Romane/Serien · Nachdenkliches
Als Amanda den Speisesaal betrat, wurde sie von Mme. de Beaufort, die sie Samira nennen sollte, freundlich begrüßt und den anderen Gästen vorgestellt. Amanda war die letzte und sie bekam einen Platz an der großen Tafel neben einem Mann in den Fünfzigern zugewiesen, der sich als William Kendall aus York vorstellte. An dieser Tafel, reich gedeckt mit Silberbesteck und edlem Porzellan auf blütenweißer Leinendecke, in der Mitte sommerliche Blumengestecke, saßen, Amanda mit eingerechnet, 10 Personen.

Das Entrée wurde aufgetragen. Amanda sah nun den Hausherrn, Hippokryte de Beaufort, der seine Gäste gekonnt, als wäre das schon immer sein Beruf gewesen, bediente. Er reichte jedem Gast einen angerichteten Vorspeisenteller, jedes Mal mit ein paar charmanten Worten, gerade auf den Gast zugeschnitten. Bei Amanda erwähnte er den wunderschönen alten Volvo, mit dem Amanda doch so viele Kilometer zurück gelegt habe.

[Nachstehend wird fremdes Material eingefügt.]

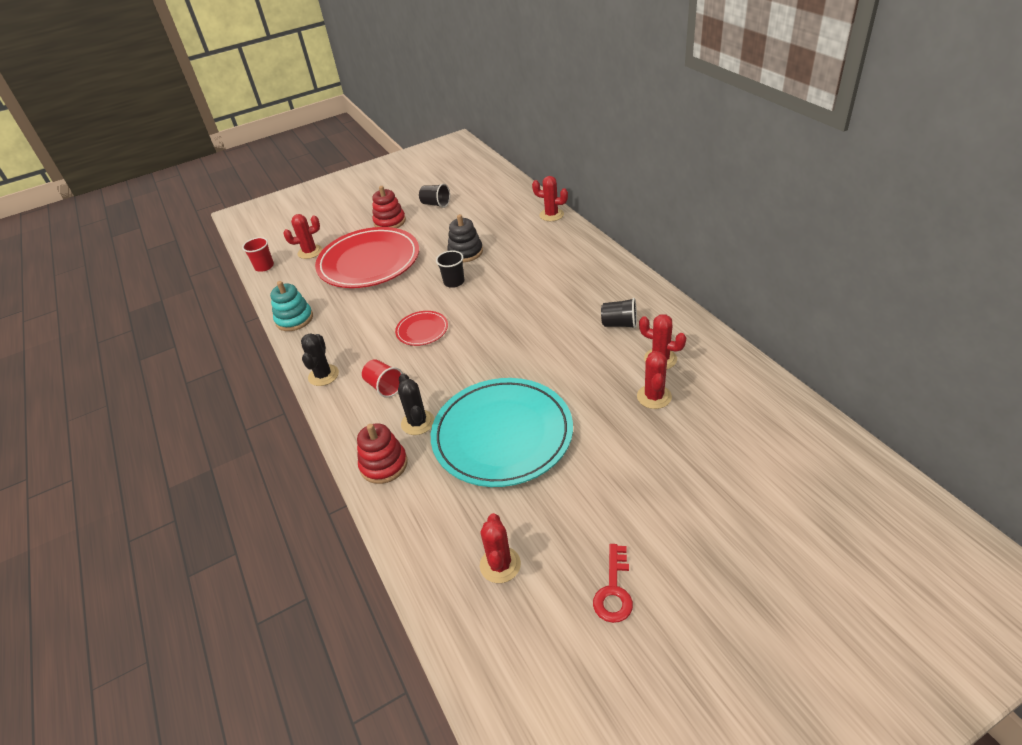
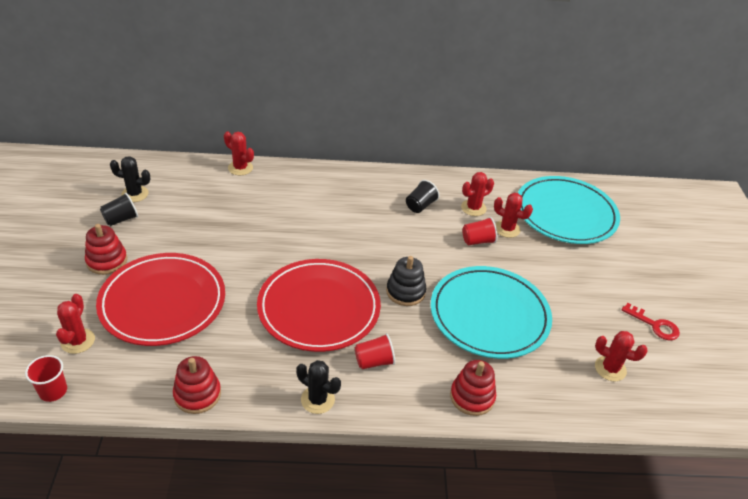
camera: 70 degrees left, 0 degrees up
turquoise stacking toy [270,281,313,331] -> red stacking toy [173,356,221,414]
red plate [395,311,448,346] -> red plate [257,259,381,352], size x2.23
black cactus [398,373,434,435] -> black cactus moved to [110,156,151,202]
black cup [436,251,464,288] -> none
black stacking toy [447,214,483,262] -> black stacking toy moved to [386,256,426,306]
red cactus [532,176,568,221] -> red cactus turned 75 degrees clockwise [224,131,254,175]
none -> red cup [462,217,497,245]
none -> turquoise plate [518,176,620,244]

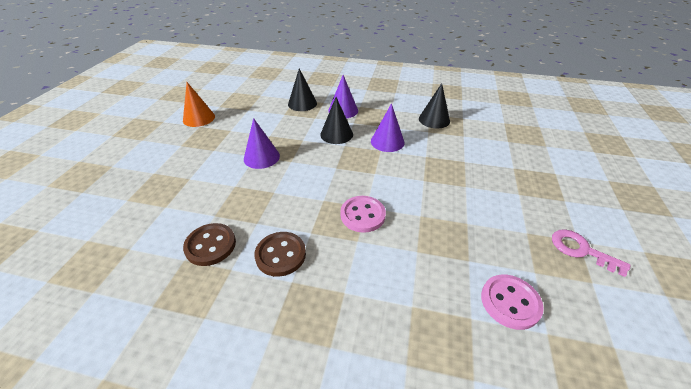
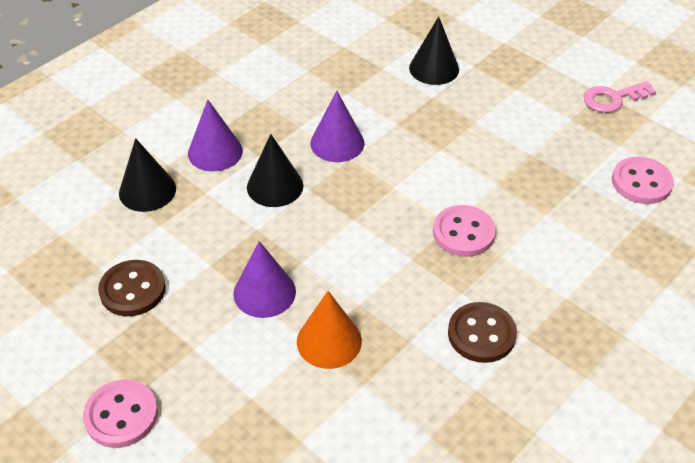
camera: 60 degrees left, 5 degrees up
orange cone [183,82,215,127] -> orange cone moved to [297,291,362,369]
brown button [183,223,236,266] -> brown button moved to [98,260,166,316]
black cone [419,83,450,128] -> black cone moved to [409,16,459,85]
none -> pink button [83,380,158,448]

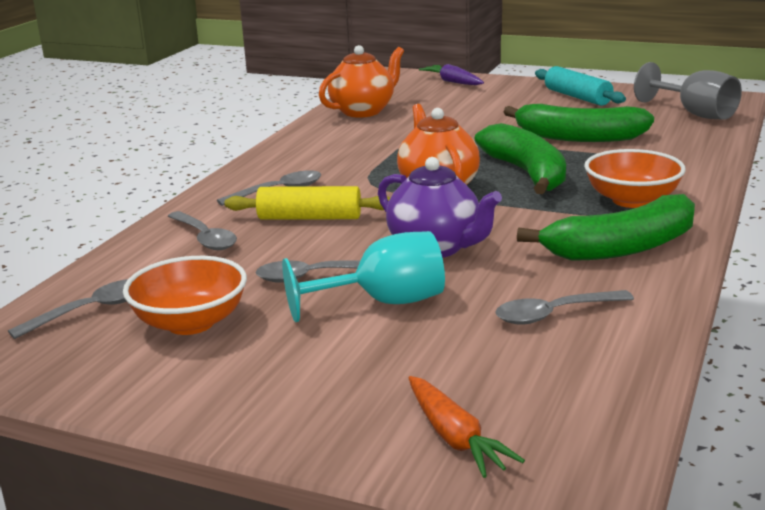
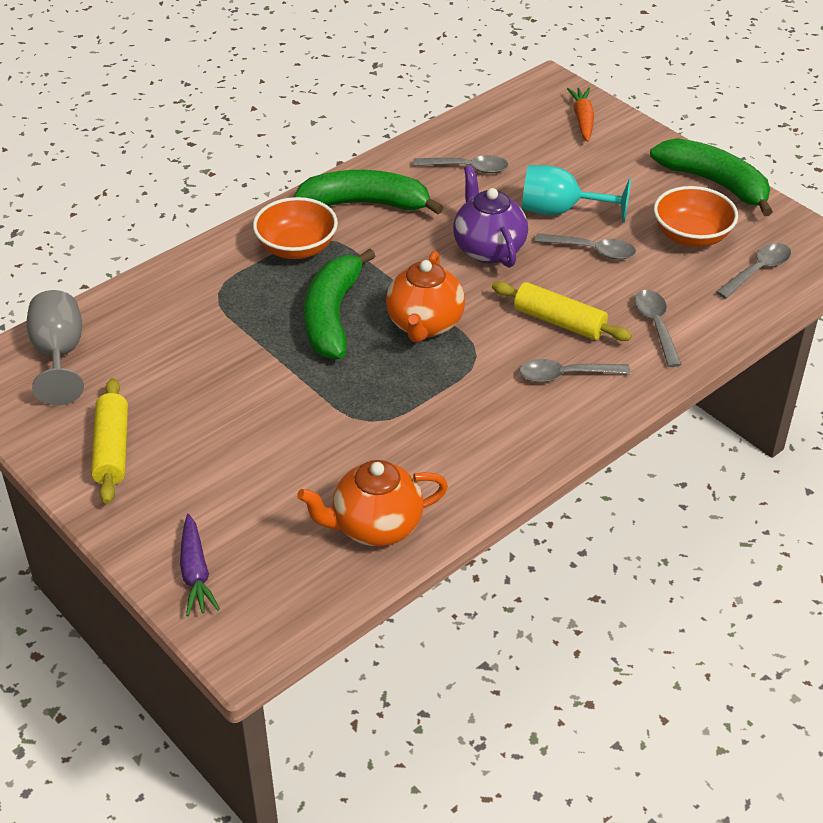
camera: 155 degrees left, 20 degrees up
grey spoon [8,279,128,339] -> grey spoon turned 150 degrees clockwise [716,243,791,299]
green banana [503,104,654,142] -> green banana moved to [650,138,773,216]
turquoise rolling pin [535,66,626,106] -> yellow rolling pin [91,378,128,504]

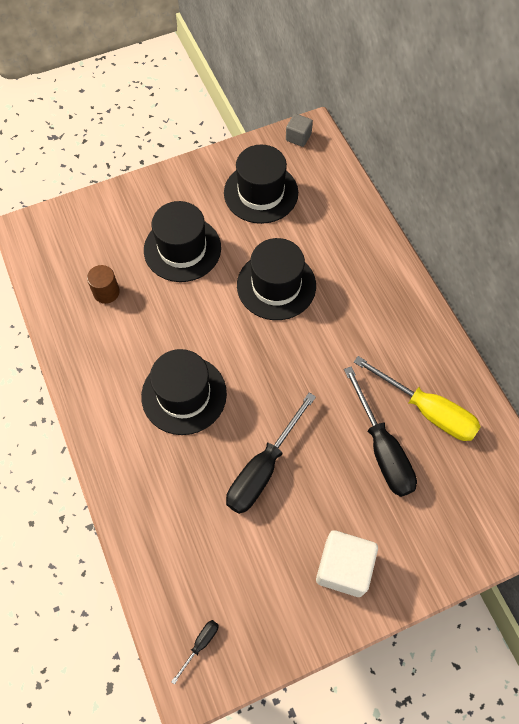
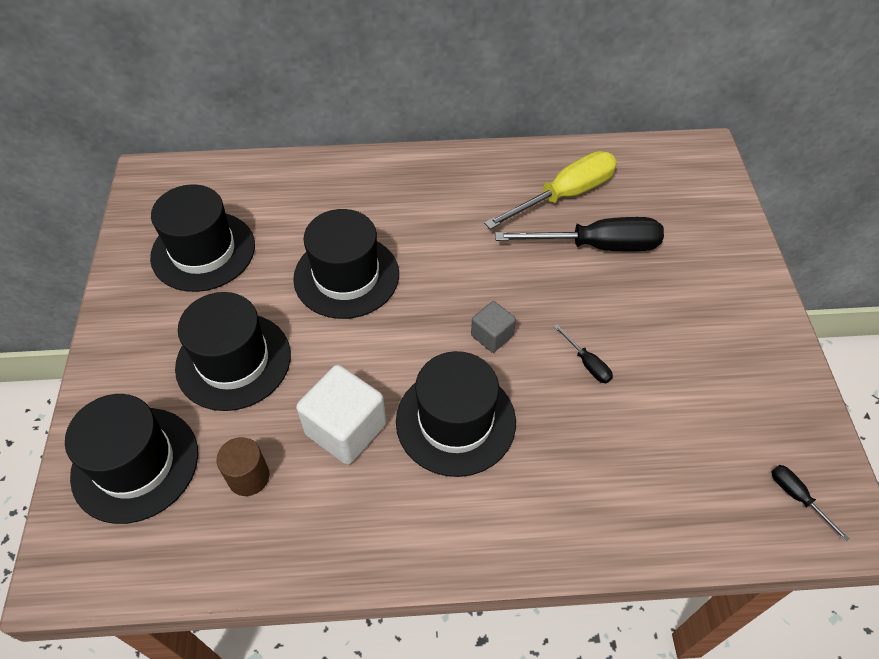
camera: 70 degrees left, 10 degrees down
black screwdriver [226,392,316,514] -> black screwdriver [554,324,613,383], size x0.44
grey cube [286,113,313,147] -> grey cube moved to [471,301,516,353]
white cube [316,530,378,597] -> white cube moved to [296,365,386,465]
none -> black hat [65,394,198,524]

Die Vorspeise bestand aus frischer gebratener Foi Gras an einer fruchtig süßen Sauce. Dazu gab es noch warmes Baguette, dessen braune Kruste leicht zerbrach und einen süßen Wein.
Ihr Tischnachbar William versuchte, Amanda zu unterhalten und sie ging darauf ein, indem sie fragte, ob er denn alle diese Gäste kenne. William bejahte und erzählte, dass er schon seit einer Woche hier sei. Amanda war im Nachhinein ihrer Erziehung sehr dankbar, dass sie beide Sprachen, Englisch und Französisch, wenigstens so beherrschte, dass sie Gespräche des Alltags gut bewältigen konnte.
Sie lauschte Williams Erklärungen, fragte manchmal nach und allmählich gegann sich ein Bild von der Gesellschaft, die sich an dieser Tafel versammelt hatte zu formen.
Und so erfuhr sie zwischen Foi Gras, Pintades aux tomates, dass ihr gegenüber Dr. Lucien Fabre und seine Gattin Claudine saßen. Beide waren Mitte vierzig, schlank, elegant, etwas steif, zurück haltend. Lucien musterte Amanda intensiver als ihr lieb war und Claudines Fassade konnte Amanda nicht über eine unglückliche Seele hinweg täuschen. Daneben, zur Linken, saßen zwei Männer zwischen 45 und 50 Jahren, Paul Ré und Max Girodot, die im Frebruar dieses Jahres in Matha, einem kleinen Ort in der Nähe, geheiratet hatten.
William erzählte über die einzelnen Personen ruhig und in diskreter Lautstärke in seiner warmen englischen Sprache und Amanda fühlte sich wohl an diesem Tisch.
Nach dem Käse und dem Dessert, das aus einer wohlschmeckenden Crème Brulée bestand, spürte sie plötzlich eine bleierne Müdigkeit, eine Folge des guten, schweren Bordeaux-Weines und ihrer langen Reise. William war mit seinen Ausführungen noch lange nicht fertig, aber Amanda entschuldigte sich, nickte allen am Tisch zu, schob ihren Stuhl zurück und wünschte eine gute Nacht.
Es war spät geworden.

Durch das geöffnete Fenster floss die weiche Nachtluft des Sommers in ihr kleines Turmzimmer. Amanda lehnte sich weit hinaus, um diese Luft in sich aufzunehmen,diese klare Luft, vermischt mit dem Strahlen der glänzenden Perlen an einem majestätischen Himmel, der sich in gewaltiger Dunkelheit über ihr wölbte.